- Dataset rows -
● ● ● ● ●

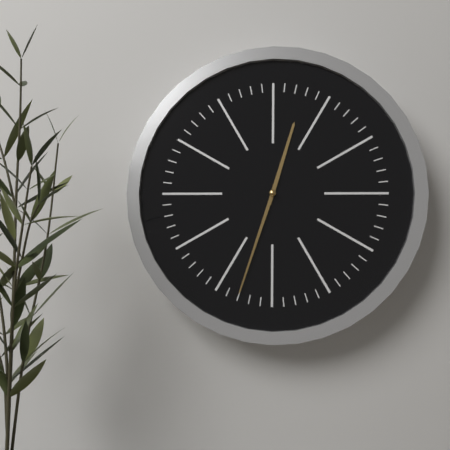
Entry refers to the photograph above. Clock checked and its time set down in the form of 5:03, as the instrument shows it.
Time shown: 12:33
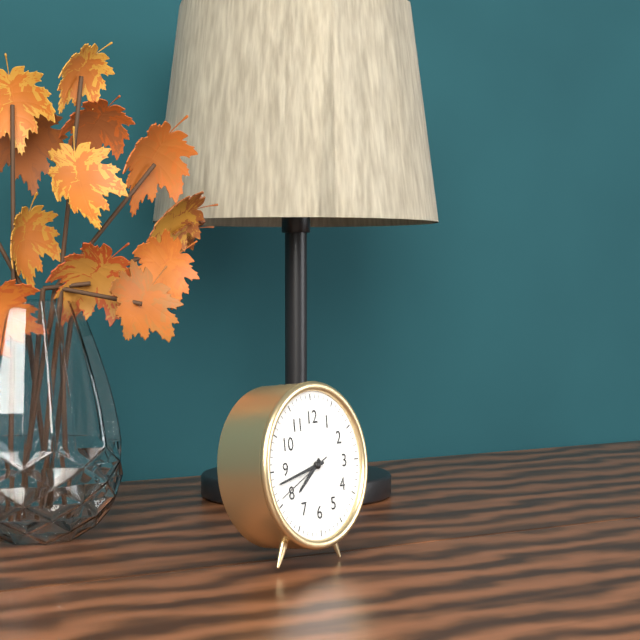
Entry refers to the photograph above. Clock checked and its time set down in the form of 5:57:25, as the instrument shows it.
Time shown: 7:43:41
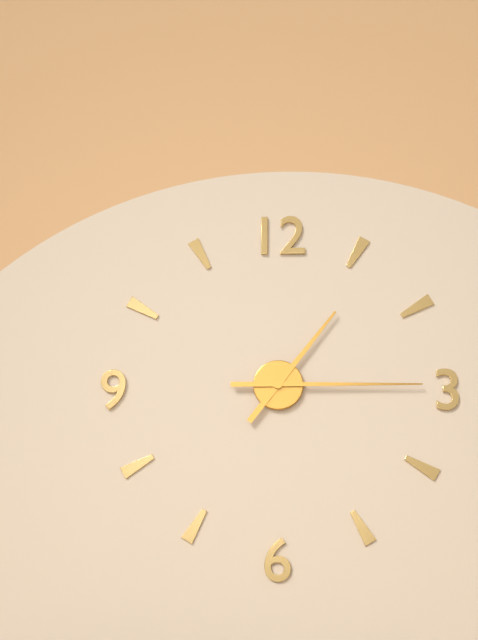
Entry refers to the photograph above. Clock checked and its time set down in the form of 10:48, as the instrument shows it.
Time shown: 1:15
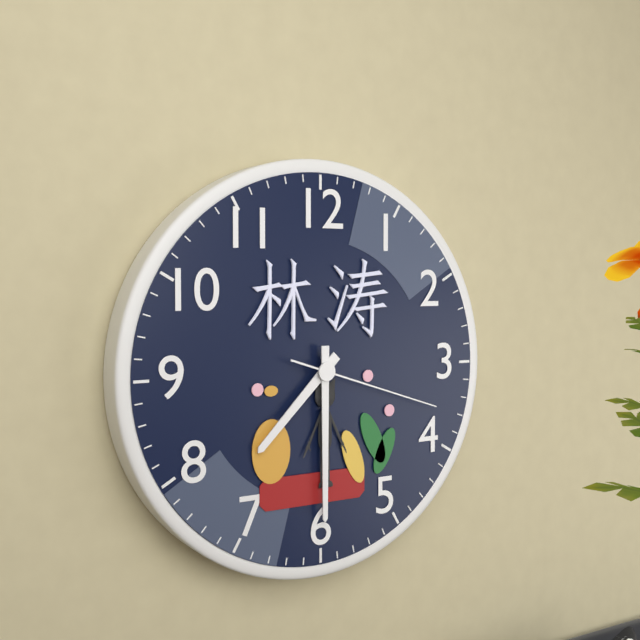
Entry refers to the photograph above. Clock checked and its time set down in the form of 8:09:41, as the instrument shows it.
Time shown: 7:30:18
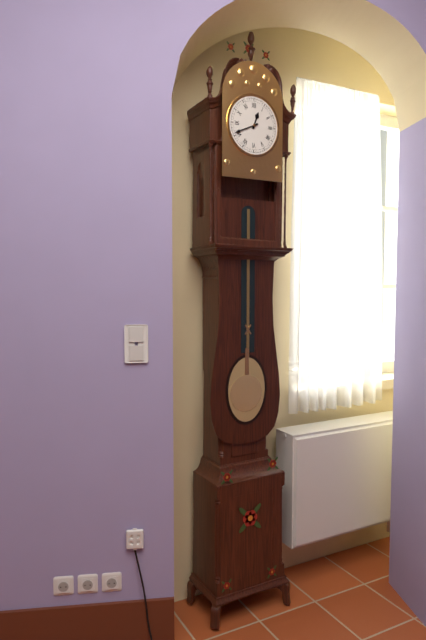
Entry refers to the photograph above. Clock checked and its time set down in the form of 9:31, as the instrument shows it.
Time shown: 12:41
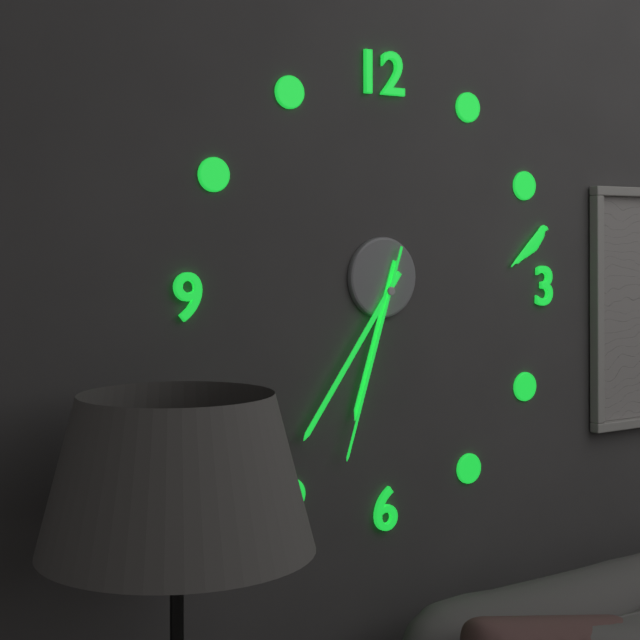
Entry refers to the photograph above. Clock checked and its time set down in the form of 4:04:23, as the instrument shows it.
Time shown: 6:36:33
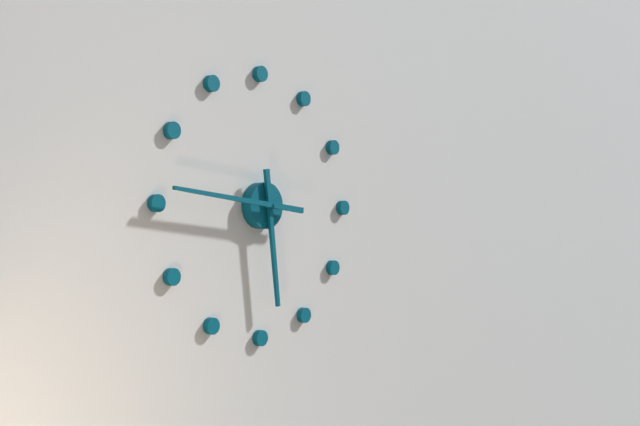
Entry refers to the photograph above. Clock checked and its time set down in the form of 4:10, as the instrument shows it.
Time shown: 5:46
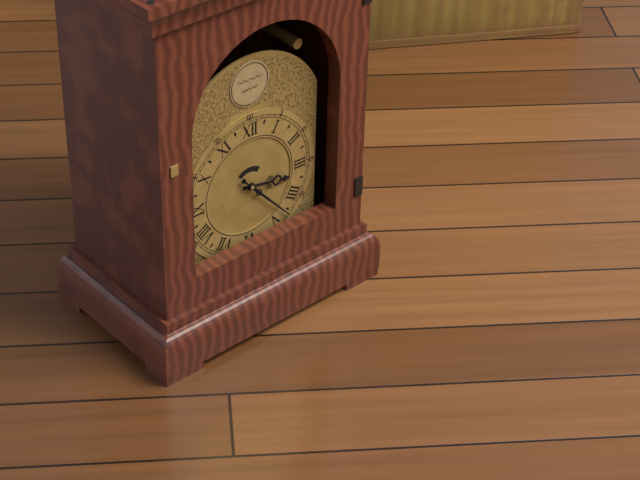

● ● ● ● ●

- Given problem -
Retype all of the material above word for word, and leave the pictures out of your copy.

- Answer to the exercise -
Entry refers to the photograph above. Clock checked and its time set down in the form of 5:03, as the instrument shows it.
Time shown: 12:33
Entry refers to the photograph above. Clock checked and its time set down in the form of 5:57:25, as the instrument shows it.
Time shown: 7:43:41
Entry refers to the photograph above. Clock checked and its time set down in the form of 10:48, as the instrument shows it.
Time shown: 1:15
Entry refers to the photograph above. Clock checked and its time set down in the form of 8:09:41, as the instrument shows it.
Time shown: 7:30:18
Entry refers to the photograph above. Clock checked and its time set down in the form of 9:31, as the instrument shows it.
Time shown: 12:41
Entry refers to the photograph above. Clock checked and its time set down in the form of 4:04:23, as the instrument shows it.
Time shown: 6:36:33
Entry refers to the photograph above. Clock checked and its time set down in the form of 4:10, as the instrument shows it.
Time shown: 5:46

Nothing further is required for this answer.